EXERCISE REQUIREMENTS: Copy out, word for word, the part of the material that opens with the line containing "Is the sum of" and runs through the end of the material, and leave the pictures out.

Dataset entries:
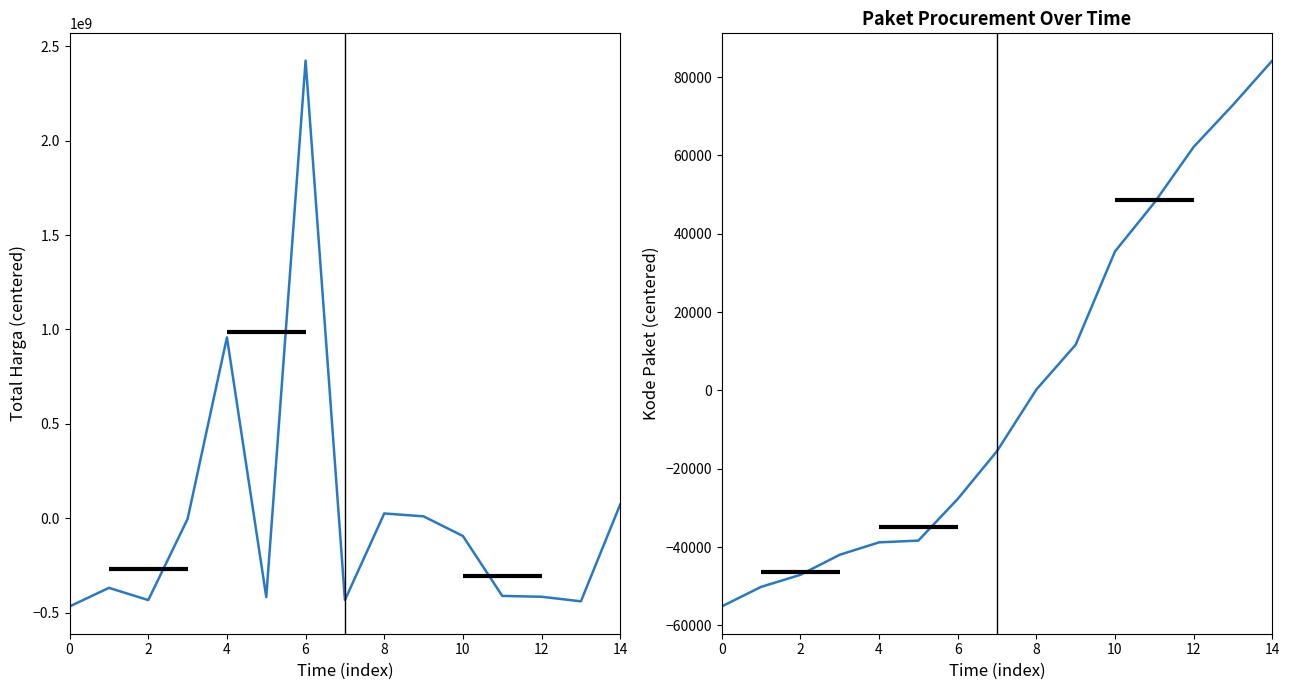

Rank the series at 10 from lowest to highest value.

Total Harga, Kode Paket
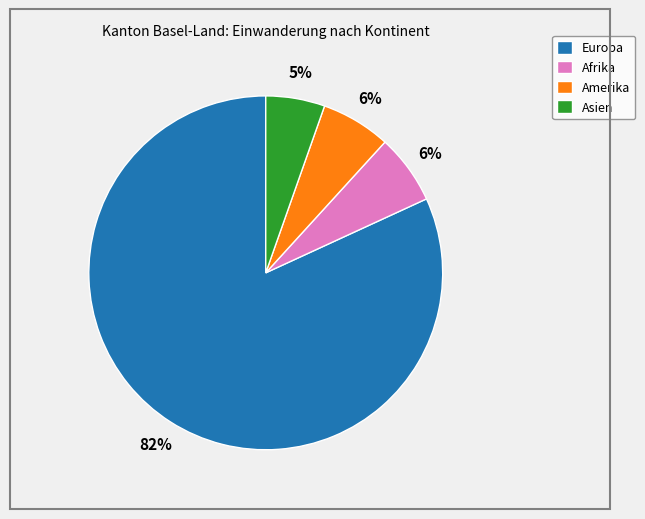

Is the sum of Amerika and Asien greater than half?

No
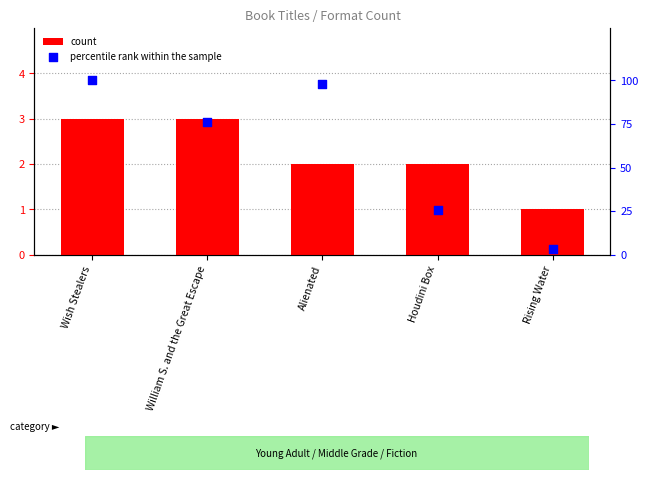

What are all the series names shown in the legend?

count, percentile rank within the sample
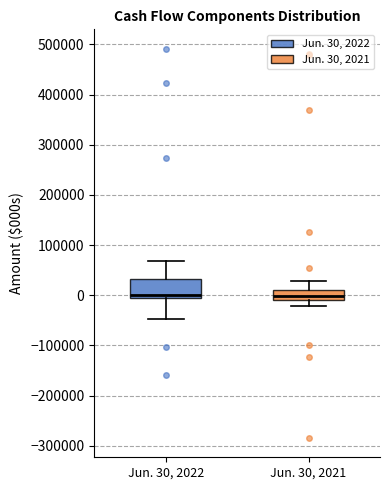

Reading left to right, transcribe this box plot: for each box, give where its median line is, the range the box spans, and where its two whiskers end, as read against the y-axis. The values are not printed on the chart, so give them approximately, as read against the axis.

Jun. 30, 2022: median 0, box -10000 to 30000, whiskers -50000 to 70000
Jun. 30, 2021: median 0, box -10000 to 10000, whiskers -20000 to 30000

WRITTEN SOLUTION:
Is the sum of Amerika and Asien greater than half?

No

What are all the series names shown in the legend?

count, percentile rank within the sample

Reading left to right, transcribe this box plot: for each box, give where its median line is, the range the box spans, and where its two whiskers end, as read against the y-axis. The values are not printed on the chart, so give them approximately, as read against the axis.

Jun. 30, 2022: median 0, box -10000 to 30000, whiskers -50000 to 70000
Jun. 30, 2021: median 0, box -10000 to 10000, whiskers -20000 to 30000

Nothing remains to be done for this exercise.